Elsword
Am 9. Dezember 2010 öffneten sich die Pforten der Spieleschmiede KOG und heraus kam ein Mix aus buntem Japano-MMO und Beat’em’up-Sidescroller. Mit gleichzeitig niedlicher Grafik und actiongeladener Kampfaction will Elsword punkten und sich von der breiten Masse abheben – erfolgreich!
Die Tatsache, dass die Story hinter dem Konzept von Elsword absolut dürftig und minimal gehalten ist wirkt sich auf das Spiel insofern aus, als dass ihr in diese chaotisch bunte Welt hineingeworfen werdet und keine Ahnung habt wieso oder weshalb ihr hier seid. Der Name MMO trifft es also schon – einzig der Aspekt der Attributsverteilung und Equipmentwechsel macht Elsword demnach zu einem Rollenspiel, sicher nicht die Geschichte. Passend dazu sei zu sagen, dass es, wie in den meisten Free-to-play MMOs nur vier verschiedene Klassen gibt. Die Steigerung hierbei ist nur noch, dass nicht einmal Geschlecht, Frisur, Haar- oder Hautfarbe geändert werden kann. Demzufolge sieht jeder Spieler exakt gleich aus, einzig die Namensgebung sowie das Sammeln von Rüstungsgegenständen gestatten euch einen minimalen Handlungsfreiraum bei der Gestaltung eures Alter-Egos.

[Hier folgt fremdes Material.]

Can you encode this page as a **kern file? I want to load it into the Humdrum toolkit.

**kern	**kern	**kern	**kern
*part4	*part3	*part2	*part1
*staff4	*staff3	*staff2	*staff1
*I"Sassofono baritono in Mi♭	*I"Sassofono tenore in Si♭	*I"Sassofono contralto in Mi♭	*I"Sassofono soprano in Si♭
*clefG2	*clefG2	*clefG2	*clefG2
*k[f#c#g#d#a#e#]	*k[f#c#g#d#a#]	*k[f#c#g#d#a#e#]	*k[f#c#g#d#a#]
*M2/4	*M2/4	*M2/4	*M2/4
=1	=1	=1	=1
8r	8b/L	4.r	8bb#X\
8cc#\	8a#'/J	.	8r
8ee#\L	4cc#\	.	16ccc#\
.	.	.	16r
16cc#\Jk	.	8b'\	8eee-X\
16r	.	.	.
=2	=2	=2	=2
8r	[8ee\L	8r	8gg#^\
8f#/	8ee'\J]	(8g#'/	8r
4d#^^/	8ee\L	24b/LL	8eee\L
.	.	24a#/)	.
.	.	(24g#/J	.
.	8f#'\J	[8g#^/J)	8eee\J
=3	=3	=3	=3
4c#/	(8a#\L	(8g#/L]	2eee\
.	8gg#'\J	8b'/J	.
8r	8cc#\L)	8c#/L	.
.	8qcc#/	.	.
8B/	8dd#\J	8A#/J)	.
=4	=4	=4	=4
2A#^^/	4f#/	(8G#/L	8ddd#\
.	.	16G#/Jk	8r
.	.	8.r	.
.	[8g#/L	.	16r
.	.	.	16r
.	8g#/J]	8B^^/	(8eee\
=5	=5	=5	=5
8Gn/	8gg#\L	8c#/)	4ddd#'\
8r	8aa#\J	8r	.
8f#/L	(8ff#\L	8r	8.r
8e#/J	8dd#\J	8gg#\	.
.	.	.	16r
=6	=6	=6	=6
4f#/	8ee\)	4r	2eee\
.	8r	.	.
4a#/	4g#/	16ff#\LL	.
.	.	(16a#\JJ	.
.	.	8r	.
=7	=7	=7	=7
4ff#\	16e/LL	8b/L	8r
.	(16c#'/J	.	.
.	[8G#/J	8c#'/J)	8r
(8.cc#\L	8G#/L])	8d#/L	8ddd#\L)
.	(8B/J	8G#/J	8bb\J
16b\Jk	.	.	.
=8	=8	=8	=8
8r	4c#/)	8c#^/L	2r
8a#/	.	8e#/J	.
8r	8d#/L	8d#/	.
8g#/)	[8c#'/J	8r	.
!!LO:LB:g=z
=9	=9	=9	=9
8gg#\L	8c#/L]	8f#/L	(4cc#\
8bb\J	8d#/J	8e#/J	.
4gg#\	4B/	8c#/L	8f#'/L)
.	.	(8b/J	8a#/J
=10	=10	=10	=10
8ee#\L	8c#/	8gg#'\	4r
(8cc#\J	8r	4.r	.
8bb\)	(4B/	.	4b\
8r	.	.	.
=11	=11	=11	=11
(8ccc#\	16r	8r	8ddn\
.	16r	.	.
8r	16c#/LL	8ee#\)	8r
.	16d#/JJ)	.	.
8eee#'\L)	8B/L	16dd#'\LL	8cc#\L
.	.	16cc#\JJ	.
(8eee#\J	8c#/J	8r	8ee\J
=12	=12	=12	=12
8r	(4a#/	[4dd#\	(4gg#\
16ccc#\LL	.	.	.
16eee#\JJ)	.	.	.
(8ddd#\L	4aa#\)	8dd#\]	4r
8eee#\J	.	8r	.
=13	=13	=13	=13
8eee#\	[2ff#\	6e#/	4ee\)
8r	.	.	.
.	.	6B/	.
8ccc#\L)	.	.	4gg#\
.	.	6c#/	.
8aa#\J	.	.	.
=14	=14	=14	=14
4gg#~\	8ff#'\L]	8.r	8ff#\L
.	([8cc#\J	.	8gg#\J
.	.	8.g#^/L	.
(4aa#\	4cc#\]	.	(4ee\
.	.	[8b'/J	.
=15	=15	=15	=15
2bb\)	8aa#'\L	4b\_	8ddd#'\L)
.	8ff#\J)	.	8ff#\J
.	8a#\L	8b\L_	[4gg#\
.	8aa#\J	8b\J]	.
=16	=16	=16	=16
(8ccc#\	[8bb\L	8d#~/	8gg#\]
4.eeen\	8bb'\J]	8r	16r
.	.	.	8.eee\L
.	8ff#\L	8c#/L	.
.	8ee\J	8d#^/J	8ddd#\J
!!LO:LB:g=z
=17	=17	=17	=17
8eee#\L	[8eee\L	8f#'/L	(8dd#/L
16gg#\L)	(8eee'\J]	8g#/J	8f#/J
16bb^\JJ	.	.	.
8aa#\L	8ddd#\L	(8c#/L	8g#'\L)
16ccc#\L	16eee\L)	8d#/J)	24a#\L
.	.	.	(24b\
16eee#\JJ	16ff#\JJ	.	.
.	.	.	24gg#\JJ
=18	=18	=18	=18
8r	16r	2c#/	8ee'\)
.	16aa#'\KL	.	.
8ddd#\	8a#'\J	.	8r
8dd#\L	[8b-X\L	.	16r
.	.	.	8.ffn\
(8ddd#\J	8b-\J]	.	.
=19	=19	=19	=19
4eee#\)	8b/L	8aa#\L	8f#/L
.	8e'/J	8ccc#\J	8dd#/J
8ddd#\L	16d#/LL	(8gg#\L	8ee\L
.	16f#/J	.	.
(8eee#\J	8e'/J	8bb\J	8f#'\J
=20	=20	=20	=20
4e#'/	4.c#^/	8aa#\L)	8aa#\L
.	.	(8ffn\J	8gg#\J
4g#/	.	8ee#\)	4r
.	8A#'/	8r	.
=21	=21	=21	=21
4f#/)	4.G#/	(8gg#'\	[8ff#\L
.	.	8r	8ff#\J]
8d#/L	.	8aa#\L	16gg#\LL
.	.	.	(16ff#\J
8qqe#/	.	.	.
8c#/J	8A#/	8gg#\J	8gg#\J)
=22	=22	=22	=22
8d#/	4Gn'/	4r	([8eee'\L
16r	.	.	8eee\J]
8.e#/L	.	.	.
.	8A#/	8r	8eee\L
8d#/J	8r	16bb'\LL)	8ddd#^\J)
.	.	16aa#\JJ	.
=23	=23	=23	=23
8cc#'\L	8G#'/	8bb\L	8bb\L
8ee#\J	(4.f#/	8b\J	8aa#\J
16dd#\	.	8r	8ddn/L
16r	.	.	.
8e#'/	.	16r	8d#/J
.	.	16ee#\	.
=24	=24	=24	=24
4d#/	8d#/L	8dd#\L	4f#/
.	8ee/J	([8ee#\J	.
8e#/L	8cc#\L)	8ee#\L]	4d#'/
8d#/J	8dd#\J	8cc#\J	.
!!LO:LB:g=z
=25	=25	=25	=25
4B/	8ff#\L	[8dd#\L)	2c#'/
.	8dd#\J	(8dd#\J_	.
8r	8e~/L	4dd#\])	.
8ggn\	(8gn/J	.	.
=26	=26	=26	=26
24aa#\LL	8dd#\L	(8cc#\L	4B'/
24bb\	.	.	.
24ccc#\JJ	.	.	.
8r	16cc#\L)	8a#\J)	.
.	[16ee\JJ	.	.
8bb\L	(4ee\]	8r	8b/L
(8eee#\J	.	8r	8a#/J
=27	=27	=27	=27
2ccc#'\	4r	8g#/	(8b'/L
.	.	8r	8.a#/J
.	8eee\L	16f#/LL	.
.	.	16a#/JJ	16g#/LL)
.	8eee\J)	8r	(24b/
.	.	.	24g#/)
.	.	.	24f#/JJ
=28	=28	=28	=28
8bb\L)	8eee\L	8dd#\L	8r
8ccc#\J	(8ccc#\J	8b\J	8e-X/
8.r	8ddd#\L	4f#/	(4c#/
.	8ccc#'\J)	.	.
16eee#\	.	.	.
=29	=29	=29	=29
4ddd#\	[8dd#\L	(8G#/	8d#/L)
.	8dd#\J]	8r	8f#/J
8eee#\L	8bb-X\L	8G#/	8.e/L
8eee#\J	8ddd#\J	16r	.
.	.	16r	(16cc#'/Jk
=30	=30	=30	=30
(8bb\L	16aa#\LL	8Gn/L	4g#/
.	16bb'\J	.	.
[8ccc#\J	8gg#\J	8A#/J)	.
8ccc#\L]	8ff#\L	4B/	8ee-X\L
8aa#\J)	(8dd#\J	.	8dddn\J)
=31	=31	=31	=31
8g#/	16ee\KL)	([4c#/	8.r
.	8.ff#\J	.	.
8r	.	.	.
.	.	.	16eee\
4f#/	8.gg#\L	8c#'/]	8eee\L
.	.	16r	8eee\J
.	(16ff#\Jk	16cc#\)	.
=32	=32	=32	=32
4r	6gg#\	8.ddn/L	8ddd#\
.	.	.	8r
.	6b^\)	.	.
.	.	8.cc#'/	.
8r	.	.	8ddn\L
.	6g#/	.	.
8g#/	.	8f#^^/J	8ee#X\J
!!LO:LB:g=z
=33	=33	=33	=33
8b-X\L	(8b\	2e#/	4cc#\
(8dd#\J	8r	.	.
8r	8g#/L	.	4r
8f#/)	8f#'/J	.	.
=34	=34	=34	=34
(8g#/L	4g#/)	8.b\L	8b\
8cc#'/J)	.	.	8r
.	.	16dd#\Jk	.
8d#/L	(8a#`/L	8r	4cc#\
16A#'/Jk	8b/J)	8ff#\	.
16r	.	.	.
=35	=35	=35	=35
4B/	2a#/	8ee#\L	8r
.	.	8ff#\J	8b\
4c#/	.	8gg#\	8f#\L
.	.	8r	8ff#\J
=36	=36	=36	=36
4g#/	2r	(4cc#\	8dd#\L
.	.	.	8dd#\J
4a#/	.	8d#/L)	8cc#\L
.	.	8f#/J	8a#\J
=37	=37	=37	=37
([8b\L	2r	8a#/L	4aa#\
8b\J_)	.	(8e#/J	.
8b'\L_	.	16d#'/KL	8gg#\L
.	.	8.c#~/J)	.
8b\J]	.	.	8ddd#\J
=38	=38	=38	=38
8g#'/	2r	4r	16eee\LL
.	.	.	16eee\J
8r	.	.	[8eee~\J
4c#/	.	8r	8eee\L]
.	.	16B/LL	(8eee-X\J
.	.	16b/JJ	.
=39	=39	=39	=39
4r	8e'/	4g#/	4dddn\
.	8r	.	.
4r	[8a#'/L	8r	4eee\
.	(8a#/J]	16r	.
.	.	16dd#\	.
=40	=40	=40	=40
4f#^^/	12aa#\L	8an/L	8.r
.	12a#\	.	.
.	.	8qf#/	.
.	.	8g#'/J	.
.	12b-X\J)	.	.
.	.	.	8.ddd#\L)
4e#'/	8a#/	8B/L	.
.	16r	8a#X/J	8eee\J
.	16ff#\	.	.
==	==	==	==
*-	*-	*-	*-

Die Sache, mit dem sich das Spiel hauptsächlich beschäftigt, ist das Kämpfen. Ob die Zauberkundige Aisha, die Bogenschützin Rena, der geheimnisvolle Raven oder der dem Spiel seinen Namen gebende Elsword – alle vier sind im Kampf leicht zu händeln, lediglich die Tasten Y und X und zusätzliche wenige Spezialattacken sind nötig um in Elsword zu gewinnen und damit zu überleben. Auch der Schwierigkeitsgrad ist (zumindest anfangs) wirklich niedrig gehalten und macht das Spiel damit äußerst einsteigerfreundlich. Sterben ist schier unmöglich wenn man sich erst einmal etwas an den schwachen Feinden geübt hat. Das Leveln in Elsword gestaltet sich als eintönig: nur in Dungeons erhaltet ihr die Möglichkeit Erfahrung zu sammeln. Entweder ihr eröffnet eine Gruppe und wartet darauf, dass sie sich mit anderen Spielern füllt, oder ihr versucht euch einer anderen Gruppe anzuschließen. Die ersten paar Dungeons sind jedoch ohne weiteres auch allein machbar.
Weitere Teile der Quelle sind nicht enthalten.